Take this past weekend for example where Bulls player David Kriel was red carded for leading with the elbow into a tackle which struck his tackler in the neck region. To the naked eye, the incident was deemed as nothing terrifically untoward by the referee or his assistants.

With the power of slow motion though, the angry home crowd was whipped up into a frenzy. Within minutes Kriel went from doing nothing untoward, to being a red carded mad man that had no place on the field. All thanks to slow motion replays.
The Science of the Slow Down
When a visual is called up for review and painstakingly revealed agonising frame after frame, the viewer is expecting foul play. The prejudice is installed, and every single frame after that establishes malicious intent. 

If foul play was reviewed in real time it would be so much fairer, less dramatic, and in many ways more professional. 
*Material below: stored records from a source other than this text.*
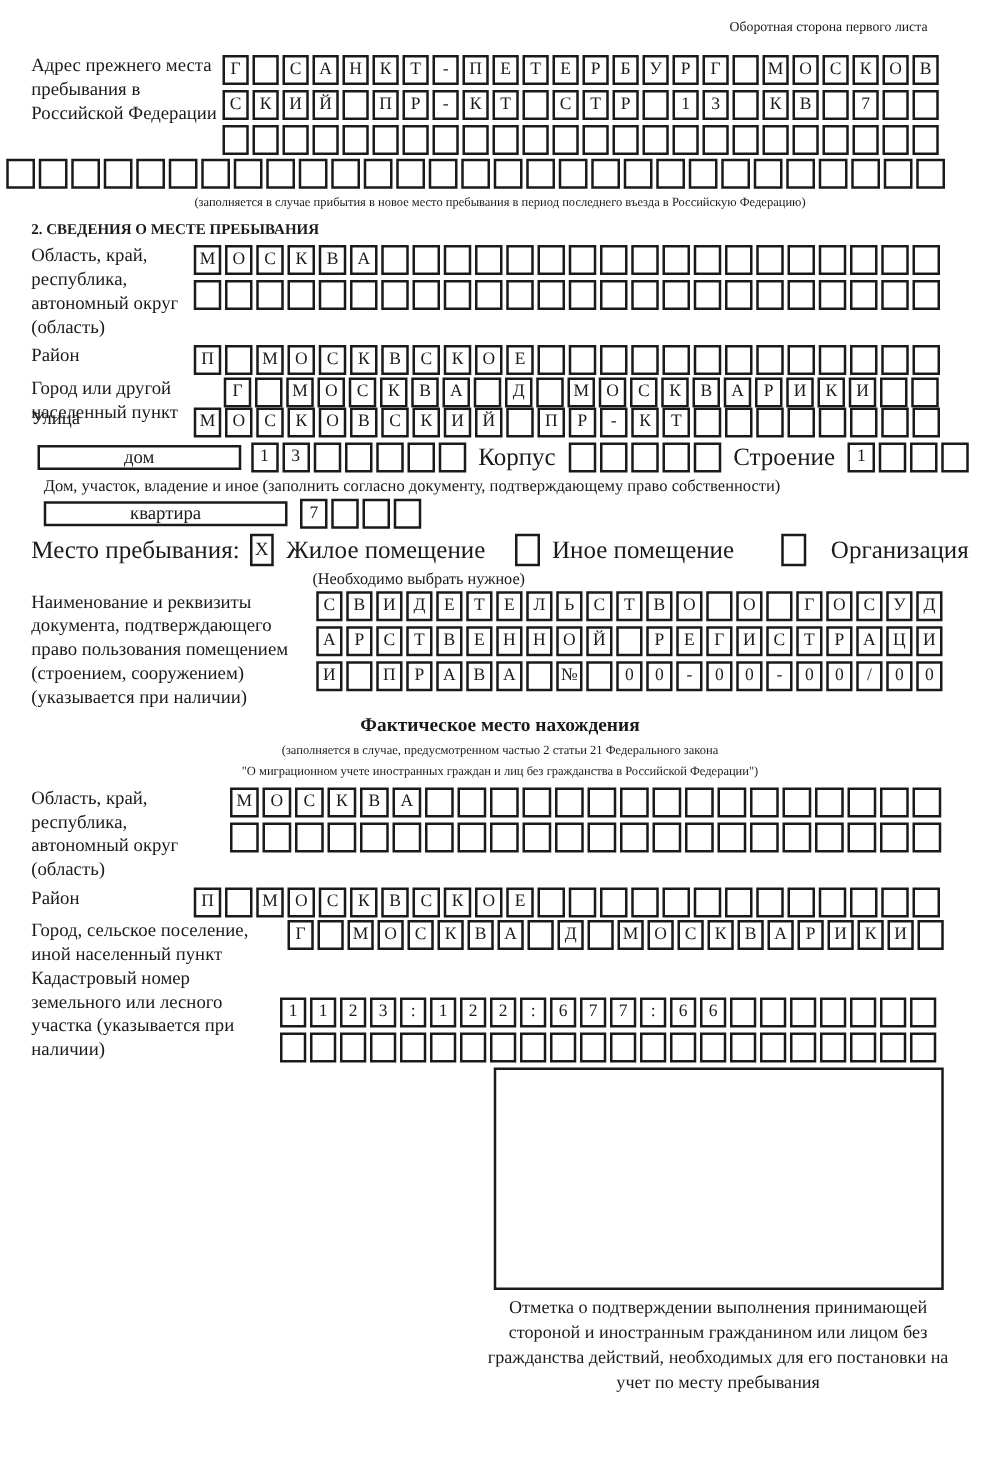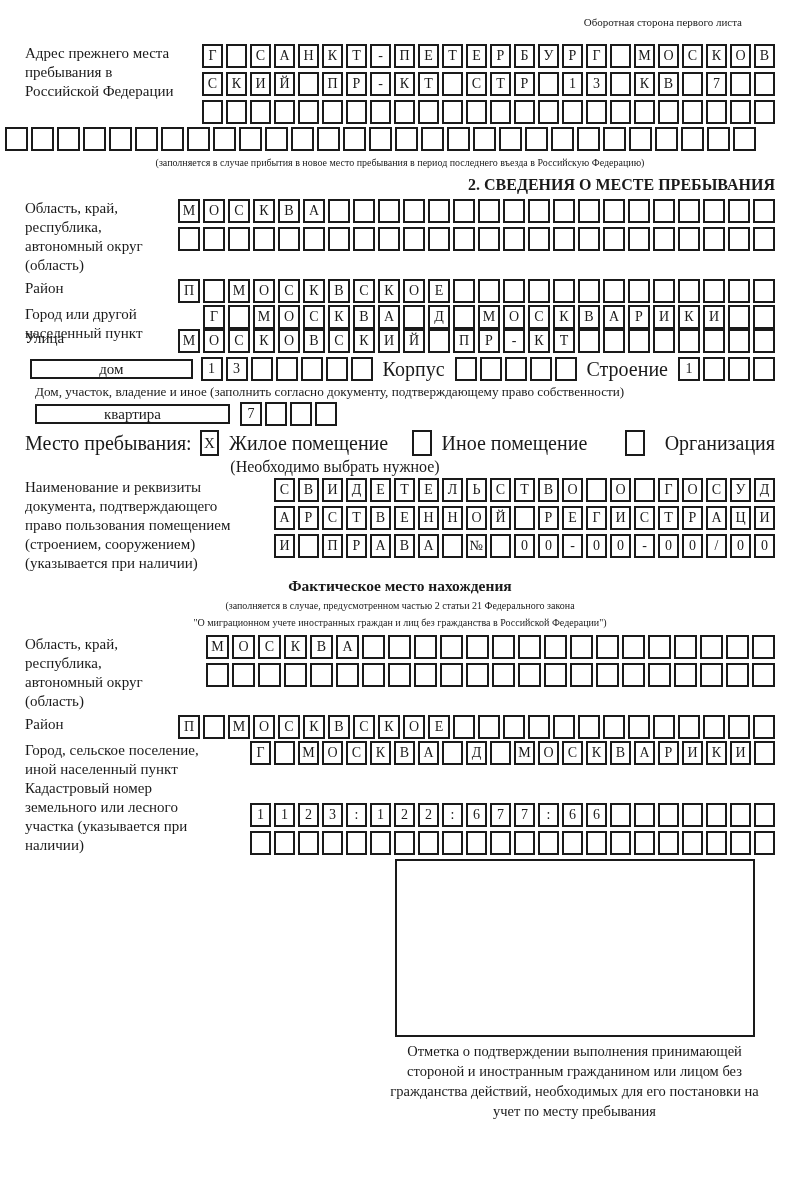--- a/index.html
+++ b/index.html
@@ -1,48 +1,48 @@
 <!DOCTYPE html>
 <html><head>
 <meta charset="utf-8">
 <style>
   html,body{margin:0;padding:0;background:#fff;}
   body{width:800px;height:1180px;font-family:"Liberation Serif",serif;color:#1a1a1a;}
   .page{padding:16px 25px 0 25px;box-sizing:border-box;width:800px;height:1180px;overflow:hidden;}
 
   .header-note{text-align:right;font-size:11px;padding-right:33px;margin-bottom:16px;}
 
-  .field{display:flex;align-items:flex-start;justify-content:space-between;}
+  .field{display:flex;align-items:flex-start;}
   .flabel{font-size:15px;line-height:19px;flex:0 0 auto;}
   .w153{width:153px;} .w130{width:130px;} .w228{width:228px;} .w195{width:195px;} .w200{width:200px;}
 
   .cellcol{display:flex;flex-direction:column;row-gap:4px;}
   .cells{display:flex;gap:3px;}
   .cell{box-sizing:border-box;width:22px;height:24px;border:2px solid #1a1a1a;display:flex;
         align-items:center;justify-content:center;font-size:14px;background:#fff;}
   .c21 .cell{width:21px;} .c23 .cell{width:23px;}
 
   .fullrow{margin-left:-20px;margin-top:3px;}
   .caption{font-size:10px;text-align:center;line-height:17px;margin-top:3px;}
   .caption-left{font-size:13.2px;text-align:left;margin:2px 0 2px 10px;line-height:17px;}
 
-  .h2title{font-size:16px;font-weight:bold;text-align:right;margin:5px 0 5px 0;}
+  .h2title{font-size:12px;font-weight:bold;text-align:left;margin:5px 0 5px 0;}
   .h3title{font-size:15.5px;font-weight:bold;text-align:center;margin:4px 0 2px 0;}
 
   .mb2{margin-bottom:2px;} .mb4{margin-bottom:4px;}
 
   .widebox{box-sizing:border-box;border:2px solid #1a1a1a;height:20px;display:flex;align-items:center;
            justify-content:center;font-size:15px;background:#fff;}
   .inline-row{display:flex;align-items:center;}
   .inline-label{font-size:20px;line-height:19px;white-space:nowrap;}
 
   .cbx{box-sizing:border-box;width:24px;height:26px;border:2px solid #1a1a1a;display:flex;align-items:center;
        justify-content:center;font-size:15px;background:#fff;}
 
-  .choose-note{font-size:16px;text-align:center;width:330px;margin:2px 0 2px 145px;}
+  .choose-note{font-size:13px;text-align:center;width:330px;margin:2px 0 2px 145px;}
 
   .stamp-wrap{width:385px;margin-left:auto;margin-right:8px;margin-top:4px;}
   .stamp-box{box-sizing:border-box;border:2px solid #1a1a1a;width:360px;height:178px;margin:0 auto;background:#fff;}
   .stamp-caption{font-size:14.5px;line-height:20px;text-align:center;margin-top:4px;}
 
   .ml24{margin-left:24px;} .ml29{margin-left:29px;} .ml5{margin-left:5px;} .ml4{margin-left:4px;}
   .cells-offset{margin-top:24px;}
 </style>
 </head>
 <body>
David Kriel’s red card was rescinded after appeal, and rightly so. But where is the additional accountability to ensure such a call doesn’t happen again? Take away slow motion replays for foul play reviews, and turn it into a rugby review in real time, and not a CSI episode. 
When to use Slow Motion Replays
By all means use it liberally in a broadcast. For example when the fire comes out of those pitch side boxes when points are scored. Use it to judge where a ball has landed to determine if it went out on the full or not, or in the case of forward pass rulings. Of course also for judging in goal groundings for tries.

It certainly has its place, but please no longer for suspected foul play.